__BRANO ESTRATTO__
++++++++

Prima di partire per Roma Beniamino, ultimo di sei figli, si era sempre dato da fare per racimolare qualche soldo in ogni modo: cantando quando gli veniva concesso ed esibendosi nella banda cittadina, ma anche svolgendo umili lavori di falegnameria, sartoria o come garzone nella farmacia del Paese. C’era la miseria, otto bocche da sfamare e, sebbene le doti straordinarie del ragazzo fossero evidenti a tutti, nessuno aveva certo immaginato che un giorno Beniamino potesse decidere di trasformare quel piacevole passatempo in un vero e proprio mestiere, lasciandoli per sempre.

Ora Domenico Gigli ed Ester Magnaterra leggevano i giornali con una gioia insperata, pieni di un orgoglio che li spingeva a scendere in piazza e a condividere gli articoli in prima pagina con i compaesani; tuttavia, nelle silenziose notti d’estate moglie e marito si sussurravano tra le lenzuola stropicciate i dubbi e le preoccupazioni che li tormentavano. Poteva davvero il canto diventare una professione remunerativa? O quel momento di gloria sarebbe presto scomparso, così come all’improvviso era apparso?

Un luglio di quasi vent’anni dopo Beniamino Gigli stava in piedi a schiena dritta e portamento elegante al centro del Teatro Persiani, nella sua città natale. In quel lasso temporale Beniamino si era esibito sui palchi del mondo intero, ritornando tuttavia spesso a Recanati per trascorrervi le vacanze; questa volta, invece, si trovava lì per accogliere un’orchestra che aveva fatto arrivare dalla Germania. Non era certo per denaro se si era preso l’impegno di gestire musicisti e tecnici, festival e concerti nella provincia marchigiana: soltanto lui e i familiari più stretti seduti in prima fila potevano sapere quanto a fondo l’infanzia di stenti avesse segnato la sua personalità adulta.

I fratelli e le sorelle, nonché i figli che aveva avuto da una moglie amabile e paziente, lo guardavano con ammirazione e vedevano in lui l’uomo che pochi conoscevano fuori dalle luci della ribalta: un padre amorevole, un figlio con qualche rimorso di troppo per aver trascorso gran parte del suo tempo lontano dai propri cari, un’anima inquieta che si stava evolvendo e cercava ora una nuova strada.

++++++++

(Contare dati con le immagini)
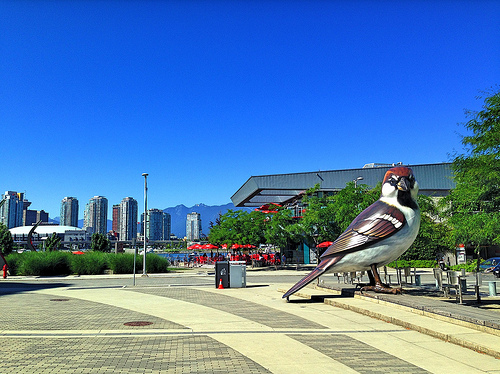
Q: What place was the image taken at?
A: It was taken at the walkway.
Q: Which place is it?
A: It is a walkway.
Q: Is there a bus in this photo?
A: No, there are no buses.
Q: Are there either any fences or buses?
A: No, there are no buses or fences.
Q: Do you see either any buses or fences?
A: No, there are no buses or fences.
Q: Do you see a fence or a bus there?
A: No, there are no buses or fences.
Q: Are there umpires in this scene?
A: No, there are no umpires.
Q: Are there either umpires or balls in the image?
A: No, there are no umpires or balls.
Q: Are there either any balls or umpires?
A: No, there are no umpires or balls.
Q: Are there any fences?
A: No, there are no fences.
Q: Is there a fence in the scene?
A: No, there are no fences.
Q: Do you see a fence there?
A: No, there are no fences.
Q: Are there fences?
A: No, there are no fences.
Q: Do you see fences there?
A: No, there are no fences.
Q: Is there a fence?
A: No, there are no fences.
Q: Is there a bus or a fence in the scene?
A: No, there are no fences or buses.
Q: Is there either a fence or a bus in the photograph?
A: No, there are no fences or buses.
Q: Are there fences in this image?
A: No, there are no fences.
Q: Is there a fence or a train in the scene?
A: No, there are no fences or trains.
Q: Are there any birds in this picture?
A: Yes, there is a bird.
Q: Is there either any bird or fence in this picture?
A: Yes, there is a bird.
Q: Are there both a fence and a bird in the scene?
A: No, there is a bird but no fences.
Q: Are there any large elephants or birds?
A: Yes, there is a large bird.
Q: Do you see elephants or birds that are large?
A: Yes, the bird is large.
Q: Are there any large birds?
A: Yes, there is a large bird.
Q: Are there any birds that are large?
A: Yes, there is a bird that is large.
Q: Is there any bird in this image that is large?
A: Yes, there is a bird that is large.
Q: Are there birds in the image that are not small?
A: Yes, there is a large bird.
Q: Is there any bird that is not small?
A: Yes, there is a large bird.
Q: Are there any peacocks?
A: No, there are no peacocks.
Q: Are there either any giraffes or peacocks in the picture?
A: No, there are no peacocks or giraffes.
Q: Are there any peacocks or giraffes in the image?
A: No, there are no peacocks or giraffes.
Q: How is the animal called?
A: The animal is a bird.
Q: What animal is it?
A: The animal is a bird.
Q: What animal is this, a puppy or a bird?
A: This is a bird.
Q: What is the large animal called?
A: The animal is a bird.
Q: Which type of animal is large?
A: The animal is a bird.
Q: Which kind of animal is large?
A: The animal is a bird.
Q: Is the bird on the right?
A: Yes, the bird is on the right of the image.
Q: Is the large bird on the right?
A: Yes, the bird is on the right of the image.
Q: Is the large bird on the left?
A: No, the bird is on the right of the image.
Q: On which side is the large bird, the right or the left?
A: The bird is on the right of the image.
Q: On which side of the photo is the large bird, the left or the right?
A: The bird is on the right of the image.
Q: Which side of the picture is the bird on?
A: The bird is on the right of the image.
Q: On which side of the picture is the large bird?
A: The bird is on the right of the image.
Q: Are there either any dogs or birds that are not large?
A: No, there is a bird but it is large.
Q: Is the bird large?
A: Yes, the bird is large.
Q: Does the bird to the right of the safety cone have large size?
A: Yes, the bird is large.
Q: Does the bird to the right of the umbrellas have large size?
A: Yes, the bird is large.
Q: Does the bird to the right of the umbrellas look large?
A: Yes, the bird is large.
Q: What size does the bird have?
A: The bird has large size.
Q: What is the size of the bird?
A: The bird is large.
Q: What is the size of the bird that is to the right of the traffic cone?
A: The bird is large.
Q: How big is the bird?
A: The bird is large.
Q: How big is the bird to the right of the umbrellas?
A: The bird is large.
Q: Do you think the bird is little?
A: No, the bird is large.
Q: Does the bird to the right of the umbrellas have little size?
A: No, the bird is large.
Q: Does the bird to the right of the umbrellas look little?
A: No, the bird is large.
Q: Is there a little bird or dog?
A: No, there is a bird but it is large.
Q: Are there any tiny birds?
A: No, there is a bird but it is large.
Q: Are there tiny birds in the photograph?
A: No, there is a bird but it is large.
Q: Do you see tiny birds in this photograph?
A: No, there is a bird but it is large.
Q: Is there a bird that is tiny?
A: No, there is a bird but it is large.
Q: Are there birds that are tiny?
A: No, there is a bird but it is large.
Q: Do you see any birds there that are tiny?
A: No, there is a bird but it is large.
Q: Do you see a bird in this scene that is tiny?
A: No, there is a bird but it is large.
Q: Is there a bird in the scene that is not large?
A: No, there is a bird but it is large.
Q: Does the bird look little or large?
A: The bird is large.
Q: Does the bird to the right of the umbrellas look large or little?
A: The bird is large.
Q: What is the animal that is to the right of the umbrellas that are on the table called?
A: The animal is a bird.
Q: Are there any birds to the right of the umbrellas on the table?
A: Yes, there is a bird to the right of the umbrellas.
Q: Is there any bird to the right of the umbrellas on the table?
A: Yes, there is a bird to the right of the umbrellas.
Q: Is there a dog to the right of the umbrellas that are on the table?
A: No, there is a bird to the right of the umbrellas.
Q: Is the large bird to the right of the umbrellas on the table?
A: Yes, the bird is to the right of the umbrellas.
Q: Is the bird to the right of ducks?
A: No, the bird is to the right of the umbrellas.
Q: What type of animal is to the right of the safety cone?
A: The animal is a bird.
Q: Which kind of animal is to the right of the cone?
A: The animal is a bird.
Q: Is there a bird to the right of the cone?
A: Yes, there is a bird to the right of the cone.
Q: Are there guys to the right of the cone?
A: No, there is a bird to the right of the cone.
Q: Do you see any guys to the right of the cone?
A: No, there is a bird to the right of the cone.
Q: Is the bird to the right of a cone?
A: Yes, the bird is to the right of a cone.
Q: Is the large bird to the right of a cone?
A: Yes, the bird is to the right of a cone.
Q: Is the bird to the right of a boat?
A: No, the bird is to the right of a cone.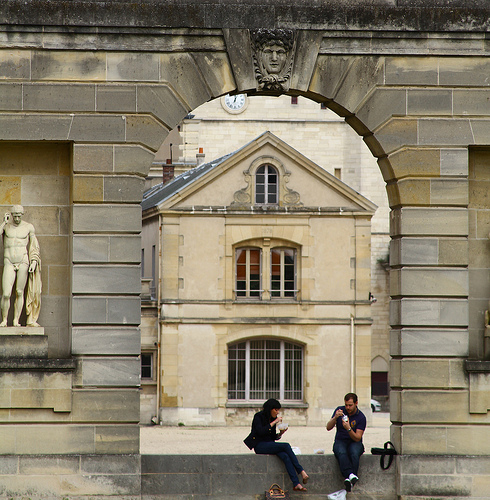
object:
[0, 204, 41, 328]
statue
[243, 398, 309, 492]
person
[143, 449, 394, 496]
step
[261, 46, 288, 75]
face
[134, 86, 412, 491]
archway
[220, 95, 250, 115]
clock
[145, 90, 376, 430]
front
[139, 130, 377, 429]
building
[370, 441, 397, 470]
bag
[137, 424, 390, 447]
ground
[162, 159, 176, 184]
chimney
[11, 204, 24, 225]
head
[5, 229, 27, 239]
chest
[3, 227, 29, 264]
torso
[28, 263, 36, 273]
left hand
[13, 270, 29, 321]
left leg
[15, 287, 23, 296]
left knee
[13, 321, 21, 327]
left foot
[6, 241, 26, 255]
abs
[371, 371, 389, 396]
door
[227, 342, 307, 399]
window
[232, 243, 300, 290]
window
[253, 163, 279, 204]
window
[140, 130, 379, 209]
arch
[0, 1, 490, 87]
top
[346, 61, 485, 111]
bricks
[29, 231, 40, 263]
arm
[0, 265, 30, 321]
legs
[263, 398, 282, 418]
woman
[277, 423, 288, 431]
ice cream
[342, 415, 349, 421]
ice cream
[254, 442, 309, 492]
cross legged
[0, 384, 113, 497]
wall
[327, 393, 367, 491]
man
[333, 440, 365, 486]
cross legged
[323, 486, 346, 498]
bag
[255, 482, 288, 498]
handbag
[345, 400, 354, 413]
face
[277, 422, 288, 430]
container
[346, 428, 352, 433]
watch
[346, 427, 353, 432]
wrist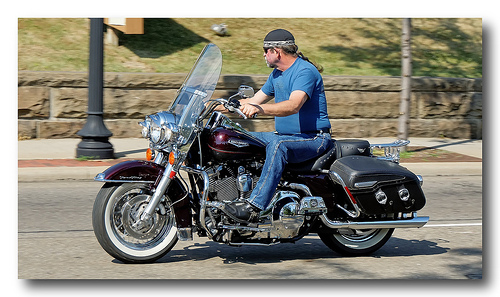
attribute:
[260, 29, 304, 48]
hat — black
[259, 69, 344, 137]
shirt — blue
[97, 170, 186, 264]
wheel — black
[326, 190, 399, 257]
wheel — black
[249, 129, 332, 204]
pants — blue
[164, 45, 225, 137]
windshield — clear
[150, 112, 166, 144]
light — silver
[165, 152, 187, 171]
turn signal — yellow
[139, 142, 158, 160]
turn signal — yellow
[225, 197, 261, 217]
boots — black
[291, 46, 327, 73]
hair — long, brown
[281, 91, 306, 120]
elbow — bent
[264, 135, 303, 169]
knee — bent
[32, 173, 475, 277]
road — black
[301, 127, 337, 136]
belt — black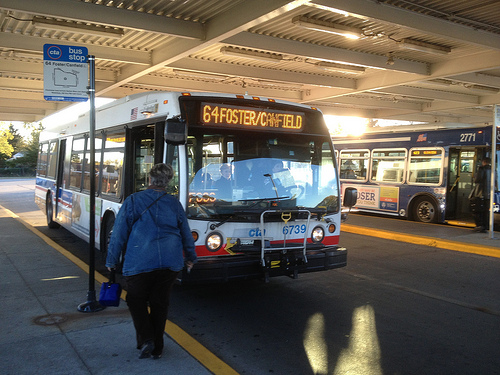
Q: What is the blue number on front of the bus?
A: 6739.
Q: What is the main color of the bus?
A: White.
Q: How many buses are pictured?
A: 2.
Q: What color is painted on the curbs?
A: Yellow.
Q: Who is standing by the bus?
A: The woman.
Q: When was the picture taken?
A: Daytime.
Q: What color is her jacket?
A: Blue.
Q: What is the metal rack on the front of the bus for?
A: Holding bikes.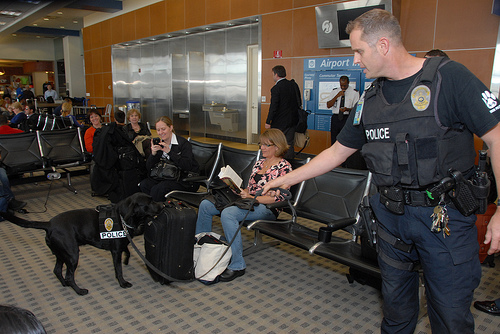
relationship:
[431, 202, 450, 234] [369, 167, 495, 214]
keys on belt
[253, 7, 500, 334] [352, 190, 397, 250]
man gun in a thigh holster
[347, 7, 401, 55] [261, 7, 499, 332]
hair on man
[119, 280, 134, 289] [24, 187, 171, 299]
paw on dog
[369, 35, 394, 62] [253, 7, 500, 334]
ear on man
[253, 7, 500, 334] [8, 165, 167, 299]
man with dog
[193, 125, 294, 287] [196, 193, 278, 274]
woman with jeans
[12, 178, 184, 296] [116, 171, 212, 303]
dog with baggage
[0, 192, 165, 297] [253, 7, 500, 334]
dog with man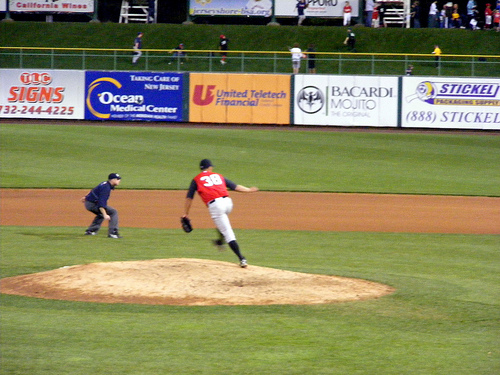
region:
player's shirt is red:
[184, 159, 280, 271]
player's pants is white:
[164, 145, 269, 270]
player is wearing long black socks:
[159, 129, 276, 296]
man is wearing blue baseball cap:
[72, 153, 144, 244]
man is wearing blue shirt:
[63, 159, 125, 250]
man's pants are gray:
[78, 152, 143, 248]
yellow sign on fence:
[185, 71, 293, 128]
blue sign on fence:
[85, 65, 187, 118]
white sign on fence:
[291, 70, 395, 129]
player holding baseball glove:
[171, 152, 287, 262]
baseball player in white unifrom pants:
[198, 193, 239, 245]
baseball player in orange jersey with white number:
[187, 167, 235, 213]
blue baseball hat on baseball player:
[197, 158, 212, 171]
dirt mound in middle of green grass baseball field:
[5, 250, 395, 307]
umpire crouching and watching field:
[83, 168, 130, 240]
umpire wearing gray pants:
[83, 199, 116, 231]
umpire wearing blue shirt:
[79, 180, 114, 208]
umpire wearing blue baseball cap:
[106, 170, 127, 178]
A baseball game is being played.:
[0, 0, 499, 374]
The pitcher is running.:
[173, 153, 275, 268]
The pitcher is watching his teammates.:
[170, 155, 263, 272]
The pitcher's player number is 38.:
[198, 171, 223, 188]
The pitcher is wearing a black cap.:
[197, 158, 215, 171]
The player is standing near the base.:
[79, 168, 121, 240]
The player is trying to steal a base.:
[81, 166, 127, 241]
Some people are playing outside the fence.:
[119, 23, 366, 70]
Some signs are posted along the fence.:
[0, 57, 498, 137]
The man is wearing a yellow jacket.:
[430, 42, 444, 61]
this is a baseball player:
[187, 153, 256, 268]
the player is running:
[179, 159, 258, 257]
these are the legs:
[213, 213, 245, 265]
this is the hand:
[176, 189, 200, 236]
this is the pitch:
[342, 295, 439, 372]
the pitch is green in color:
[259, 310, 343, 374]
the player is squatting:
[72, 167, 132, 239]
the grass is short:
[332, 307, 430, 369]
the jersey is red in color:
[202, 173, 222, 195]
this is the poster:
[374, 82, 420, 112]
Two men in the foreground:
[65, 147, 275, 274]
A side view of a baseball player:
[66, 157, 136, 247]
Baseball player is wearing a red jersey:
[170, 145, 270, 275]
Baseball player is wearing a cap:
[185, 148, 225, 173]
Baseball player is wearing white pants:
[201, 190, 251, 255]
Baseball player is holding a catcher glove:
[175, 206, 197, 237]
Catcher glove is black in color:
[172, 207, 198, 235]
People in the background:
[116, 22, 454, 72]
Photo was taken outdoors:
[1, 5, 496, 365]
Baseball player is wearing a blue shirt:
[69, 164, 131, 244]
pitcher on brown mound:
[172, 145, 264, 275]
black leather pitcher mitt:
[175, 208, 191, 236]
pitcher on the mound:
[175, 124, 314, 267]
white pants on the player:
[183, 200, 266, 255]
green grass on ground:
[363, 256, 465, 320]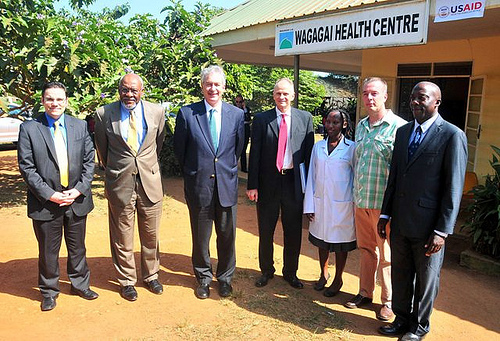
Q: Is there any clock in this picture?
A: No, there are no clocks.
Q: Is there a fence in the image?
A: No, there are no fences.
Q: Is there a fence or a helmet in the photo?
A: No, there are no fences or helmets.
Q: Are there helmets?
A: No, there are no helmets.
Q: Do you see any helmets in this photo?
A: No, there are no helmets.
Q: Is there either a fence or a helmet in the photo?
A: No, there are no helmets or fences.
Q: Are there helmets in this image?
A: No, there are no helmets.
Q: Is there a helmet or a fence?
A: No, there are no helmets or fences.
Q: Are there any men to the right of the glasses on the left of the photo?
A: Yes, there is a man to the right of the glasses.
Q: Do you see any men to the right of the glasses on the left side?
A: Yes, there is a man to the right of the glasses.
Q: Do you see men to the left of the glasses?
A: No, the man is to the right of the glasses.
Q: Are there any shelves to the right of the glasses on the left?
A: No, there is a man to the right of the glasses.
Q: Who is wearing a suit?
A: The man is wearing a suit.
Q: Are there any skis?
A: No, there are no skis.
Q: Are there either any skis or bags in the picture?
A: No, there are no skis or bags.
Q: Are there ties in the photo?
A: Yes, there is a tie.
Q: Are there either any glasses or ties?
A: Yes, there is a tie.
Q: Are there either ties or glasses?
A: Yes, there is a tie.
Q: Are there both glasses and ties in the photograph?
A: Yes, there are both a tie and glasses.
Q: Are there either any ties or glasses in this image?
A: Yes, there is a tie.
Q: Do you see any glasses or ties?
A: Yes, there is a tie.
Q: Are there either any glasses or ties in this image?
A: Yes, there is a tie.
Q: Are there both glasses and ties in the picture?
A: Yes, there are both a tie and glasses.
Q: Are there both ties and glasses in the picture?
A: Yes, there are both a tie and glasses.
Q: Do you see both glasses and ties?
A: Yes, there are both a tie and glasses.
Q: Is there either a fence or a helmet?
A: No, there are no helmets or fences.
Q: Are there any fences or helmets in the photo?
A: No, there are no helmets or fences.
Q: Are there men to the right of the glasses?
A: Yes, there is a man to the right of the glasses.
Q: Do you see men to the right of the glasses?
A: Yes, there is a man to the right of the glasses.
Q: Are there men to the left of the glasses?
A: No, the man is to the right of the glasses.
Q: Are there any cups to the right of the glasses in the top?
A: No, there is a man to the right of the glasses.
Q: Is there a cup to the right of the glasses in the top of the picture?
A: No, there is a man to the right of the glasses.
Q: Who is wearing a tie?
A: The man is wearing a tie.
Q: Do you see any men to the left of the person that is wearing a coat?
A: Yes, there is a man to the left of the person.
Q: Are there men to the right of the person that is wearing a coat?
A: No, the man is to the left of the person.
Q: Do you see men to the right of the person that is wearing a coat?
A: No, the man is to the left of the person.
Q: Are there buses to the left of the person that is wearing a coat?
A: No, there is a man to the left of the person.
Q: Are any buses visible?
A: No, there are no buses.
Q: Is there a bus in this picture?
A: No, there are no buses.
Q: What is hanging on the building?
A: The sign is hanging on the building.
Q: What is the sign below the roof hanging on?
A: The sign is hanging on the building.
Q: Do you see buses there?
A: No, there are no buses.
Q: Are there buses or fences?
A: No, there are no buses or fences.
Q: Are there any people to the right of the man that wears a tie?
A: Yes, there is a person to the right of the man.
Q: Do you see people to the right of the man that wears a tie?
A: Yes, there is a person to the right of the man.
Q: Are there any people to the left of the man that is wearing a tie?
A: No, the person is to the right of the man.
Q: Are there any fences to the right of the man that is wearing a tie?
A: No, there is a person to the right of the man.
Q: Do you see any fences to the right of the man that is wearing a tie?
A: No, there is a person to the right of the man.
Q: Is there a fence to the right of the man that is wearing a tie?
A: No, there is a person to the right of the man.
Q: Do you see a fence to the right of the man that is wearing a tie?
A: No, there is a person to the right of the man.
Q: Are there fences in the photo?
A: No, there are no fences.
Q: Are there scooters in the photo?
A: No, there are no scooters.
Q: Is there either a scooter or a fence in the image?
A: No, there are no scooters or fences.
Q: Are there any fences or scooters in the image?
A: No, there are no scooters or fences.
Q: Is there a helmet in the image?
A: No, there are no helmets.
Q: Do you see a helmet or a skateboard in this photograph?
A: No, there are no helmets or skateboards.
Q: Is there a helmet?
A: No, there are no helmets.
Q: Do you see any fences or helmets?
A: No, there are no helmets or fences.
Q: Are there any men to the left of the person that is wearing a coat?
A: Yes, there is a man to the left of the person.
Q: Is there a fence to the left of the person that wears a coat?
A: No, there is a man to the left of the person.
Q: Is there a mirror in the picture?
A: No, there are no mirrors.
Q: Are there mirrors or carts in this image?
A: No, there are no mirrors or carts.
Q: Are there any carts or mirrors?
A: No, there are no mirrors or carts.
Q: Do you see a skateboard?
A: No, there are no skateboards.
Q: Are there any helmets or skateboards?
A: No, there are no skateboards or helmets.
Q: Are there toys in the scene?
A: No, there are no toys.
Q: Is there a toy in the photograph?
A: No, there are no toys.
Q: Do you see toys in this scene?
A: No, there are no toys.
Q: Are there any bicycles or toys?
A: No, there are no toys or bicycles.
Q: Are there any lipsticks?
A: No, there are no lipsticks.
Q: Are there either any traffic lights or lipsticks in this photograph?
A: No, there are no lipsticks or traffic lights.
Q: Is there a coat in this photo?
A: Yes, there is a coat.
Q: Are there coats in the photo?
A: Yes, there is a coat.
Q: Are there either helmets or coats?
A: Yes, there is a coat.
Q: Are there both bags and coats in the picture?
A: No, there is a coat but no bags.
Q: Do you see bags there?
A: No, there are no bags.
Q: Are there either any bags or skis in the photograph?
A: No, there are no bags or skis.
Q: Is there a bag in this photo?
A: No, there are no bags.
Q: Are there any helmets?
A: No, there are no helmets.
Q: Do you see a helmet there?
A: No, there are no helmets.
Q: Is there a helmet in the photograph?
A: No, there are no helmets.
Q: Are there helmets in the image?
A: No, there are no helmets.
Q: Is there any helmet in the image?
A: No, there are no helmets.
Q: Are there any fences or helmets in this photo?
A: No, there are no helmets or fences.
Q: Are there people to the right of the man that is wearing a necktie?
A: Yes, there is a person to the right of the man.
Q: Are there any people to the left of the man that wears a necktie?
A: No, the person is to the right of the man.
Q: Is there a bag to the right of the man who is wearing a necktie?
A: No, there is a person to the right of the man.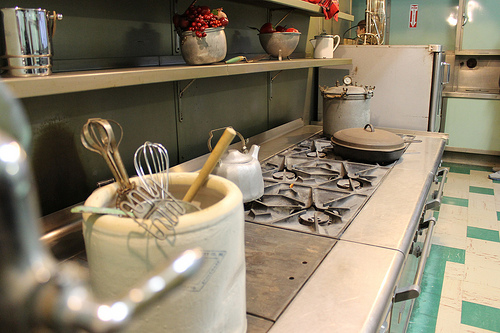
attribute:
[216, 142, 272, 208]
tea kettle — silver, aluminum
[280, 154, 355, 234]
iron burners — old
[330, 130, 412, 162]
pan — cast iron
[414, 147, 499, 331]
floor tiles — green and white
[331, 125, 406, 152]
lid — cast iron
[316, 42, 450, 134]
refrigerator — old, white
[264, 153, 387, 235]
burner — gas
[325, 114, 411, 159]
pan — cat iron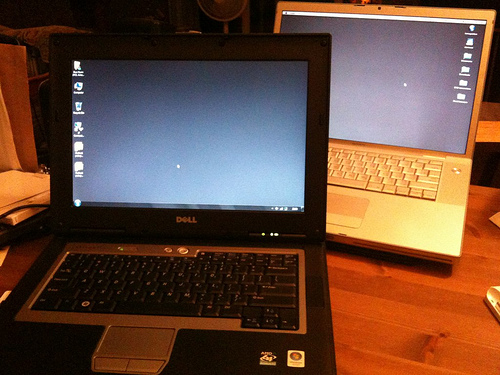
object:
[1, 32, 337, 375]
black computer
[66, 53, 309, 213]
screen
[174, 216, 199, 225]
logo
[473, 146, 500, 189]
ground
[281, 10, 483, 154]
screen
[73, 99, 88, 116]
recycle bin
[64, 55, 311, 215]
monitor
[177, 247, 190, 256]
button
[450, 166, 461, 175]
button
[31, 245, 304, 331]
keyboard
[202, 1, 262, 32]
fan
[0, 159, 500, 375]
desk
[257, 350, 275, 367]
sticker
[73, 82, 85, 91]
logo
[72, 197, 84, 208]
start button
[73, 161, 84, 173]
logo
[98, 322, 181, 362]
touchscreen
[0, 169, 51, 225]
stack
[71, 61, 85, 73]
icon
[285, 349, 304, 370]
sticker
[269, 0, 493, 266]
computer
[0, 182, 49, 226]
disk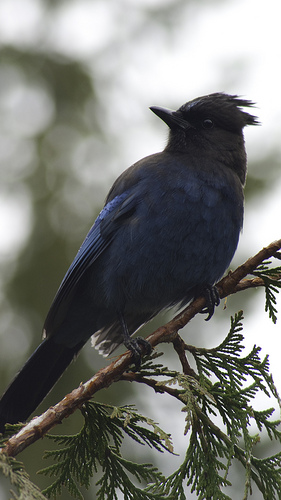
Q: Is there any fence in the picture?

++++++++

__ATTIVITÀ A__
Secondo il brano estratto, da quale paese Beniamino Gigli aveva fatto arrivare l'orchestra che accolse al Teatro Persiani?
__ATTIVITÀ B__
Riporta parola per parola la parte del brano estratto che comincia con "Un luglio di" e termina con "sua personalità adulta.".

__RISPOSTA A__
Dalla Germania.

__RISPOSTA B__
Un luglio di quasi vent’anni dopo Beniamino Gigli stava in piedi a schiena dritta e portamento elegante al centro del Teatro Persiani, nella sua città natale. In quel lasso temporale Beniamino si era esibito sui palchi del mondo intero, ritornando tuttavia spesso a Recanati per trascorrervi le vacanze; questa volta, invece, si trovava lì per accogliere un’orchestra che aveva fatto arrivare dalla Germania. Non era certo per denaro se si era preso l’impegno di gestire musicisti e tecnici, festival e concerti nella provincia marchigiana: soltanto lui e i familiari più stretti seduti in prima fila potevano sapere quanto a fondo l’infanzia di stenti avesse segnato la sua personalità adulta.